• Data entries
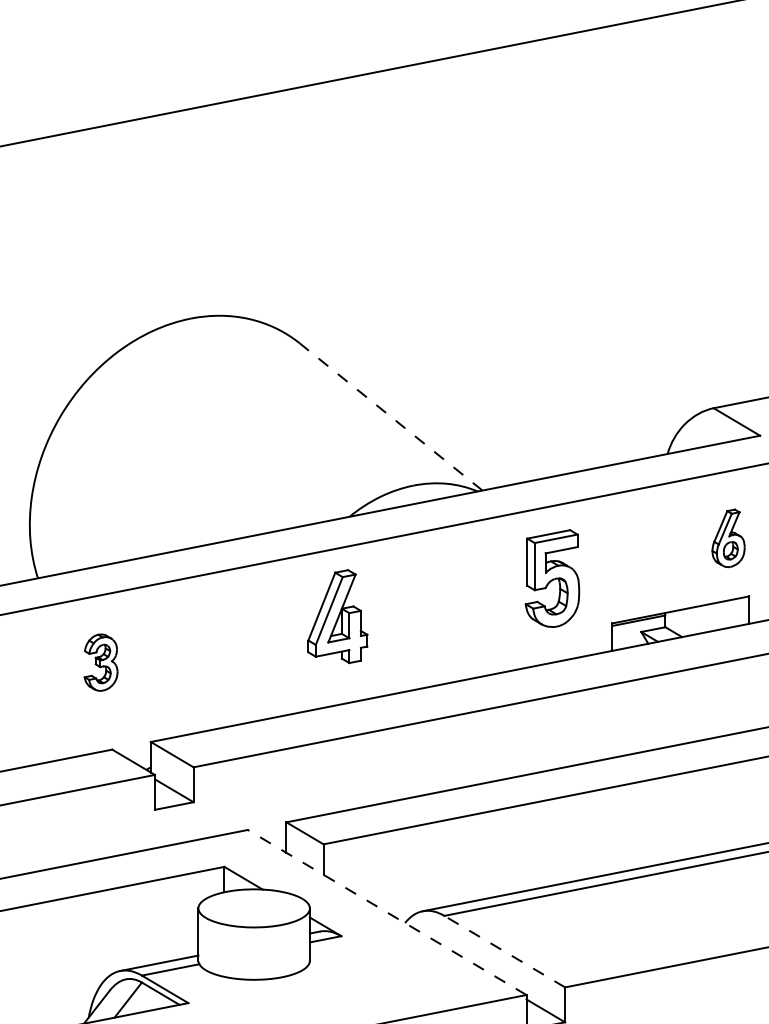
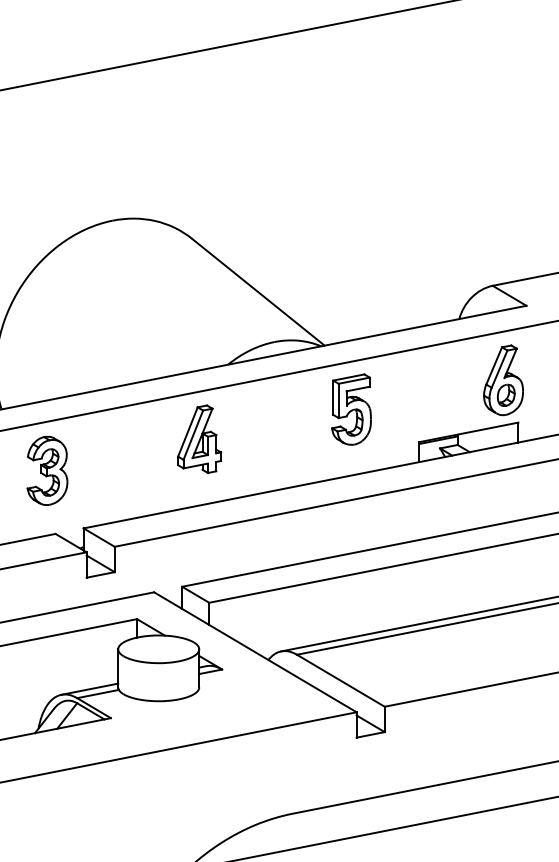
line: (390, 416) -> (257, 291), dashed -> solid
part: (728, 538) -> (503, 380), size x1.67
part: (552, 578) -> (351, 409), moved
part: (337, 615) -> (199, 438), moved
part: (101, 662) -> (47, 470), size x1.67
line: (387, 912) -> (255, 652), dashed -> solid
line: (504, 951) -> (340, 680), dashed -> solid

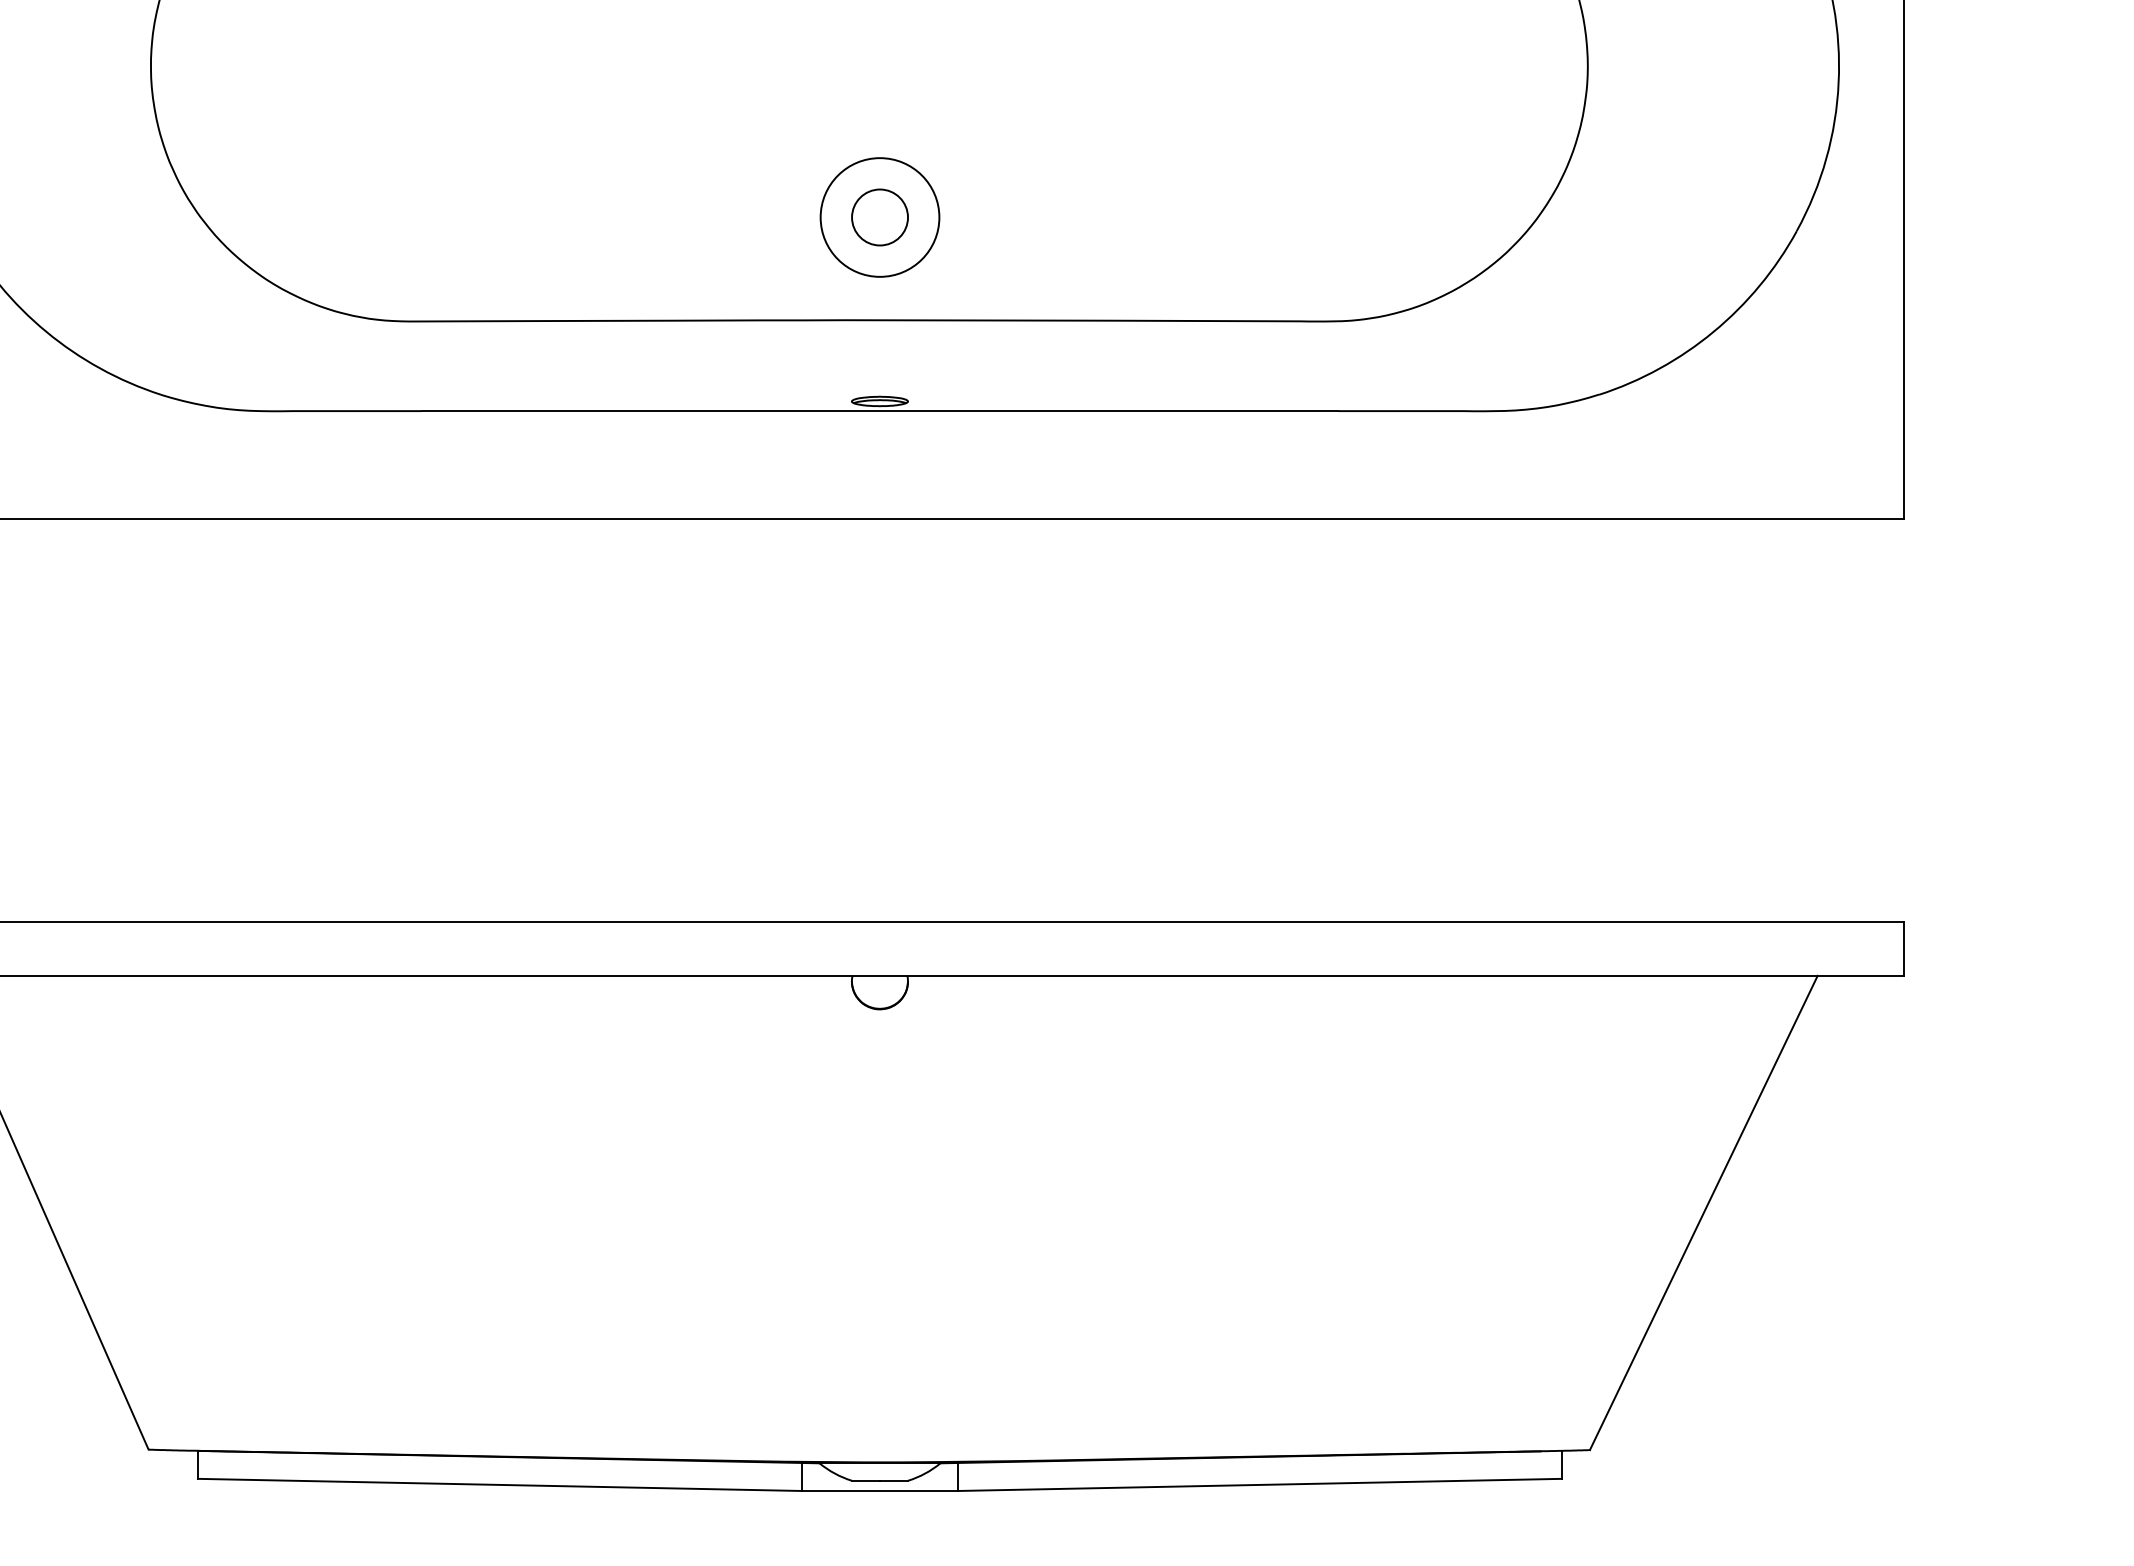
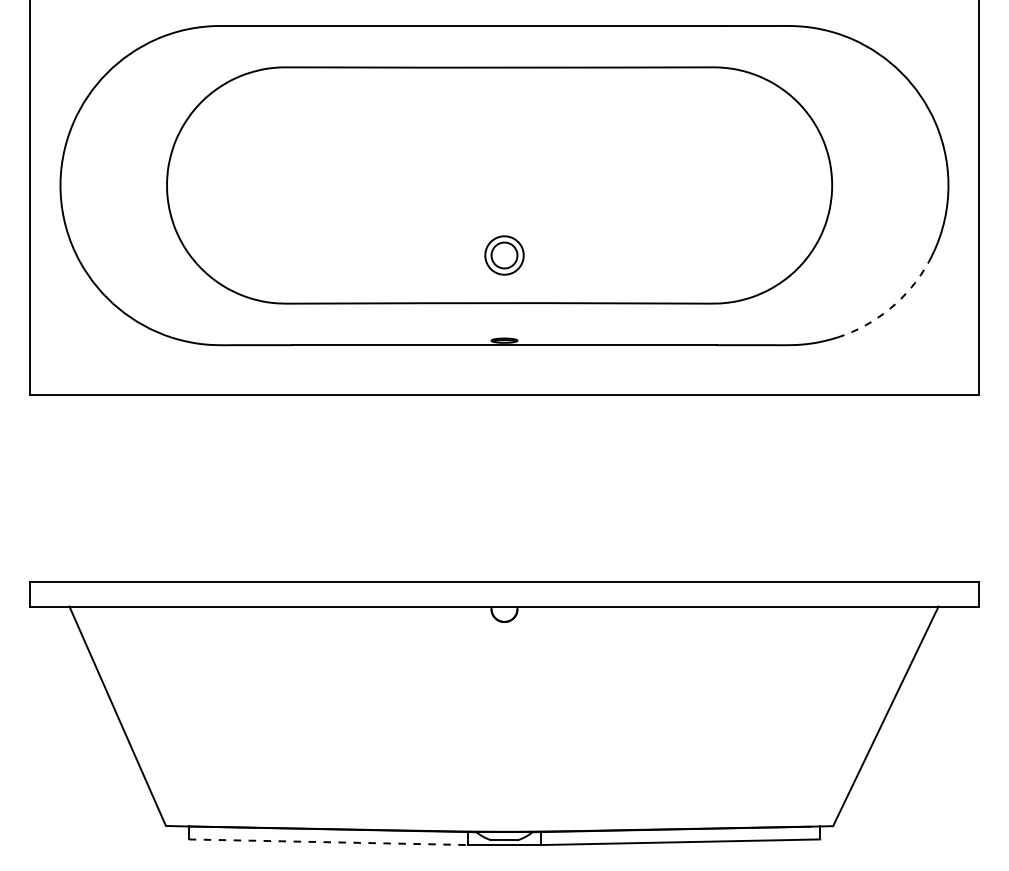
circle: (879, 217) -> (504, 255), size x0.7
arc: (1713, 331) -> (890, 308), solid -> dashed
line: (499, 1485) -> (328, 842), solid -> dashed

• TRY IT
Reproduce the data verbatim and omit each image.

• ANSWER BOX
line: (390, 416) -> (257, 291), dashed -> solid
part: (728, 538) -> (503, 380), size x1.67
part: (552, 578) -> (351, 409), moved
part: (337, 615) -> (199, 438), moved
part: (101, 662) -> (47, 470), size x1.67
line: (387, 912) -> (255, 652), dashed -> solid
line: (504, 951) -> (340, 680), dashed -> solid

circle: (879, 217) -> (504, 255), size x0.7
arc: (1713, 331) -> (890, 308), solid -> dashed
line: (499, 1485) -> (328, 842), solid -> dashed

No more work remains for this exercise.